### Records for this exercise
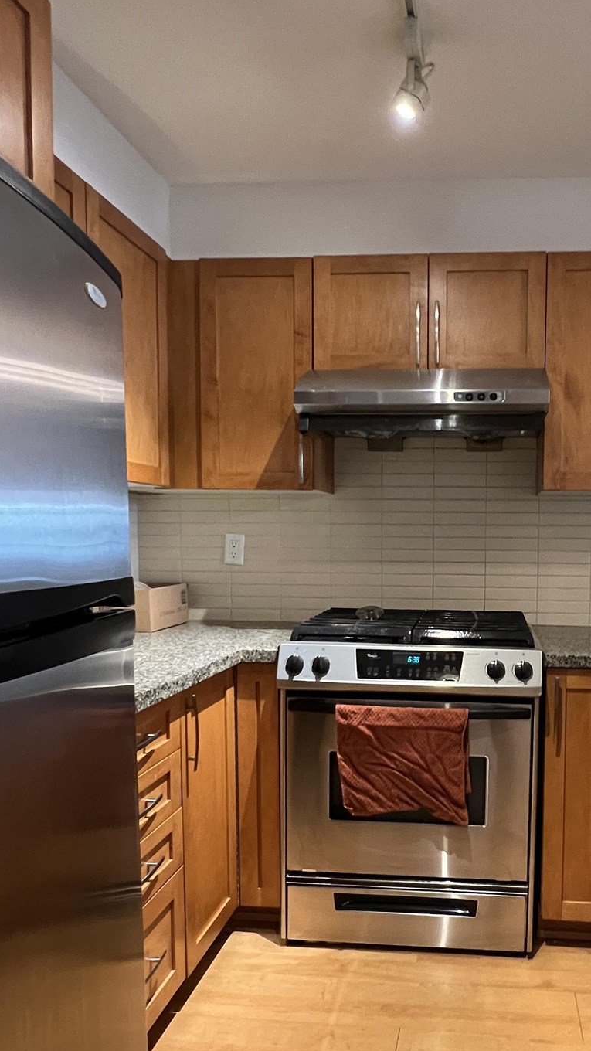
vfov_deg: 76.0
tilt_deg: -4.8
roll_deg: -1.5
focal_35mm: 24
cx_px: 443
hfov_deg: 46.0
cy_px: 590
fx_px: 669
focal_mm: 1.57
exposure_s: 1/60
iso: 640
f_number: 1.8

### What the task requires
The material above should be returned exactly, without pictures.

### Your solution
vfov_deg: 76.0
tilt_deg: -4.8
roll_deg: -1.5
focal_35mm: 24
cx_px: 443
hfov_deg: 46.0
cy_px: 590
fx_px: 669
focal_mm: 1.57
exposure_s: 1/60
iso: 640
f_number: 1.8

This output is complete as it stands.